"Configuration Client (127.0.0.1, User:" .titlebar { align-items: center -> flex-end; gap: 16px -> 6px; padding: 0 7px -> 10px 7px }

* * *

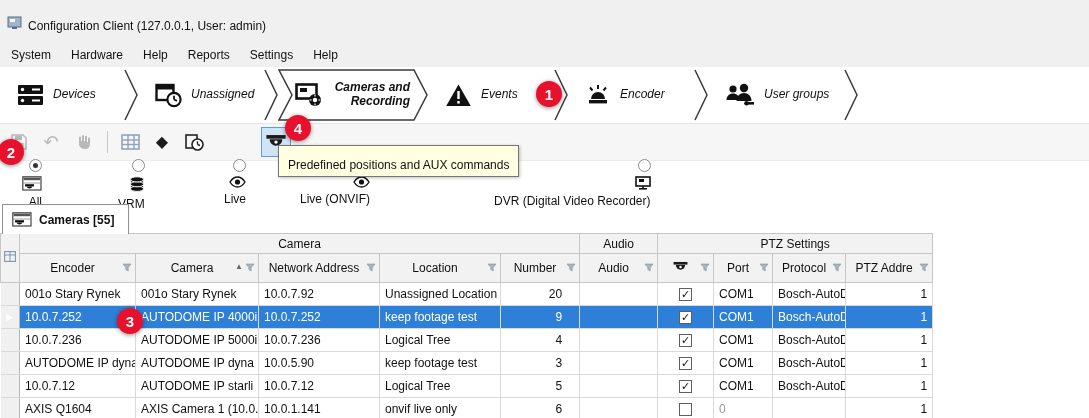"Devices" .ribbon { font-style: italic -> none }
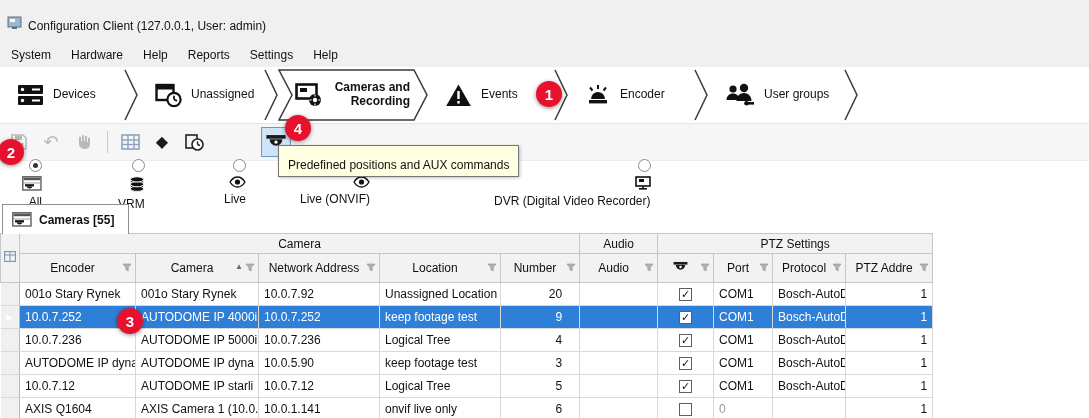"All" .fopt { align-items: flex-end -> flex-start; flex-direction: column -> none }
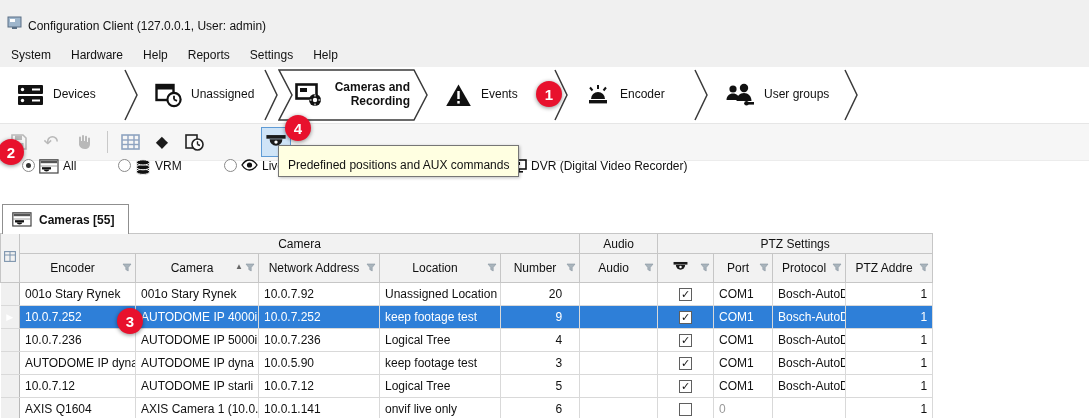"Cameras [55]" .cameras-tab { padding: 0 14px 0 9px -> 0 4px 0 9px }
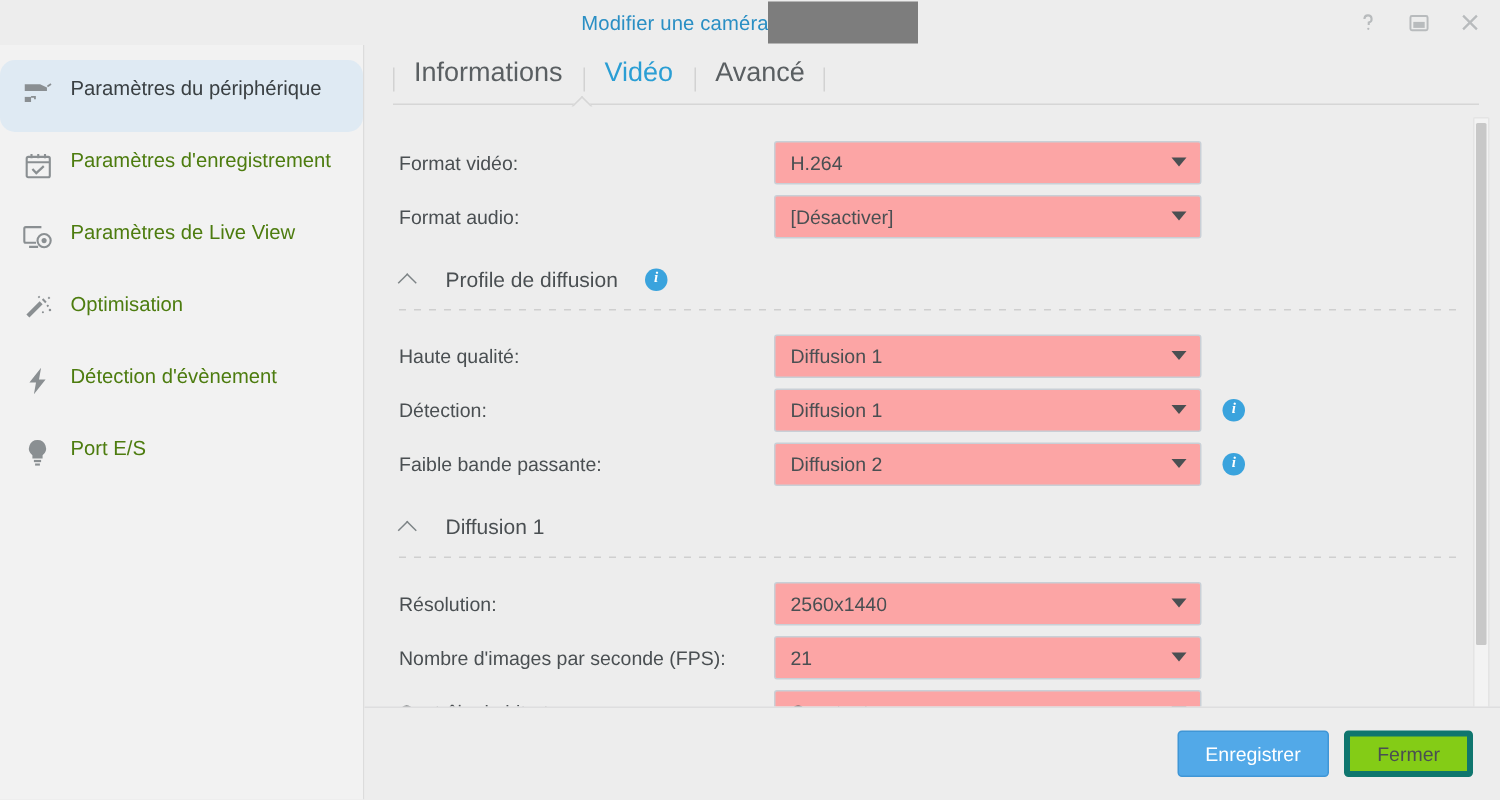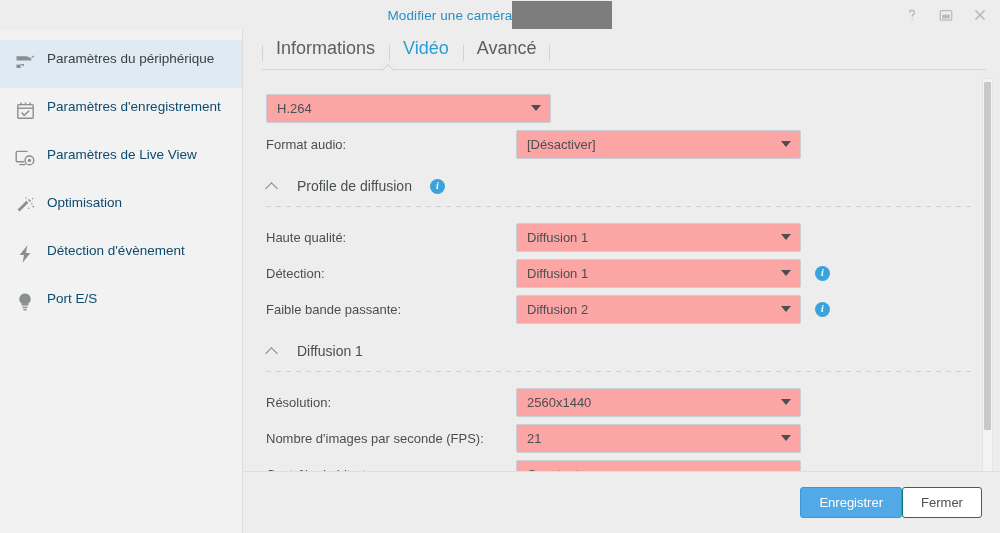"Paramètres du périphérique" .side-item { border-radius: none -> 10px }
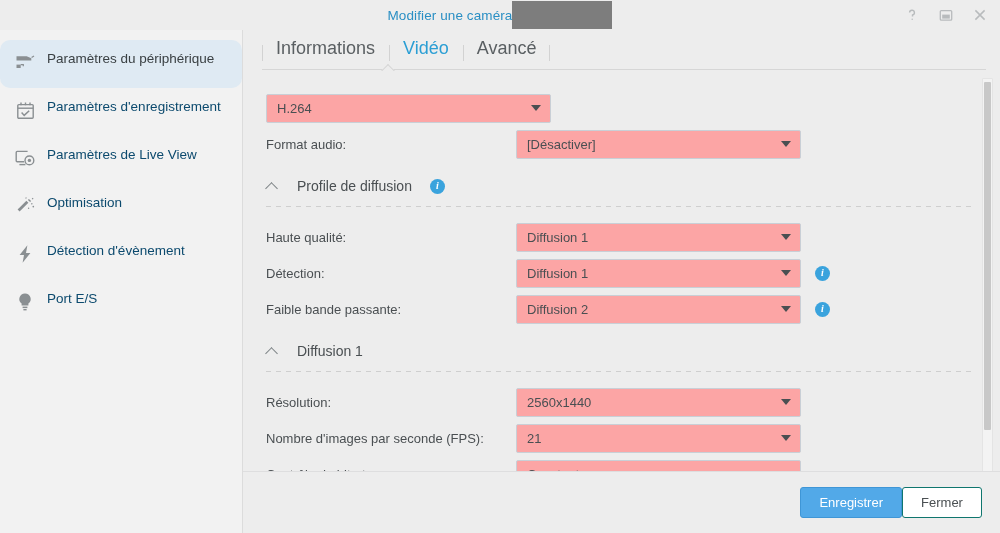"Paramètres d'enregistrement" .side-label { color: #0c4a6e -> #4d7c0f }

---

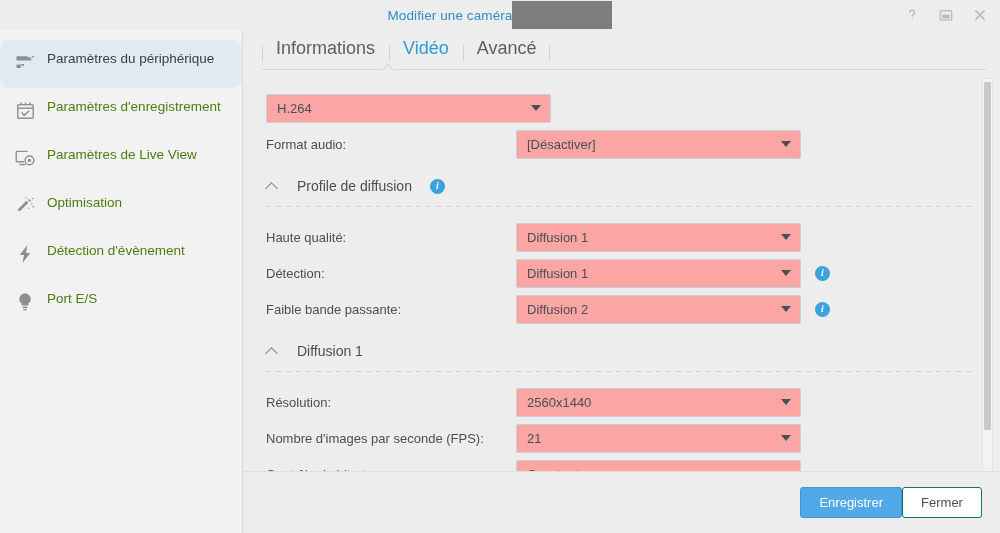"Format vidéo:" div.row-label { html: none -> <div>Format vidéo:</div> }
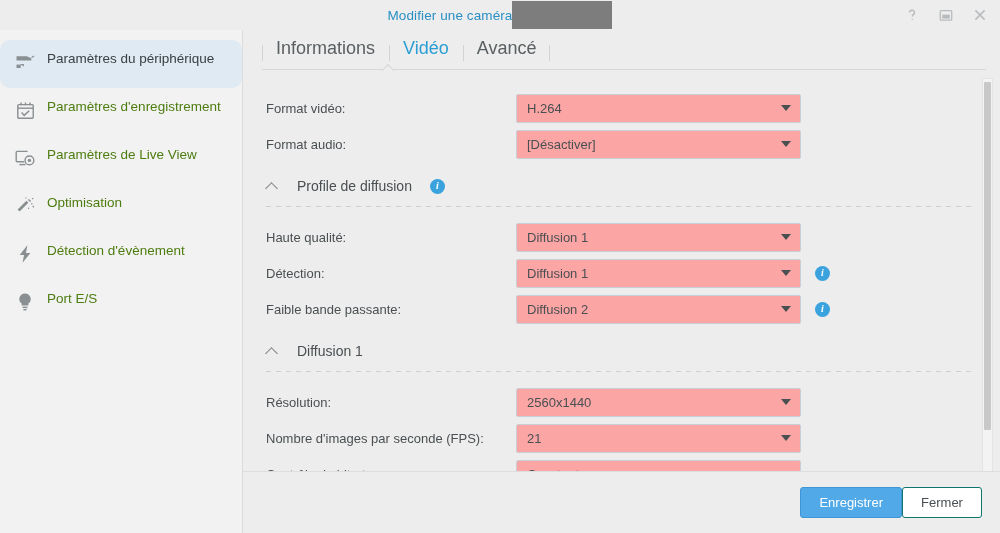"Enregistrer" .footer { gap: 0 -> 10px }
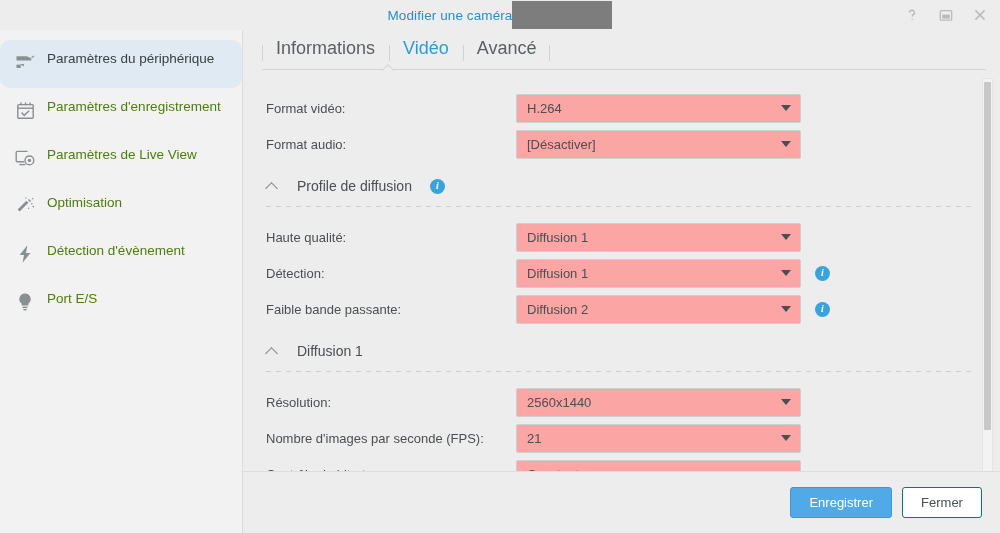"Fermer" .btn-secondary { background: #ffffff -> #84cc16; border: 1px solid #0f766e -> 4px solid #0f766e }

→ Written task
Copy exactly the part of the material above that opens with the line containing "html: none ->" and closes with the line containing "background: #ffffff ->", ends included. Drop the images.

→ Response to the task
"Format vidéo:" div.row-label { html: none -> <div>Format vidéo:</div> }
"Enregistrer" .footer { gap: 0 -> 10px }
"Fermer" .btn-secondary { background: #ffffff -> #84cc16; border: 1px solid #0f766e -> 4px solid #0f766e }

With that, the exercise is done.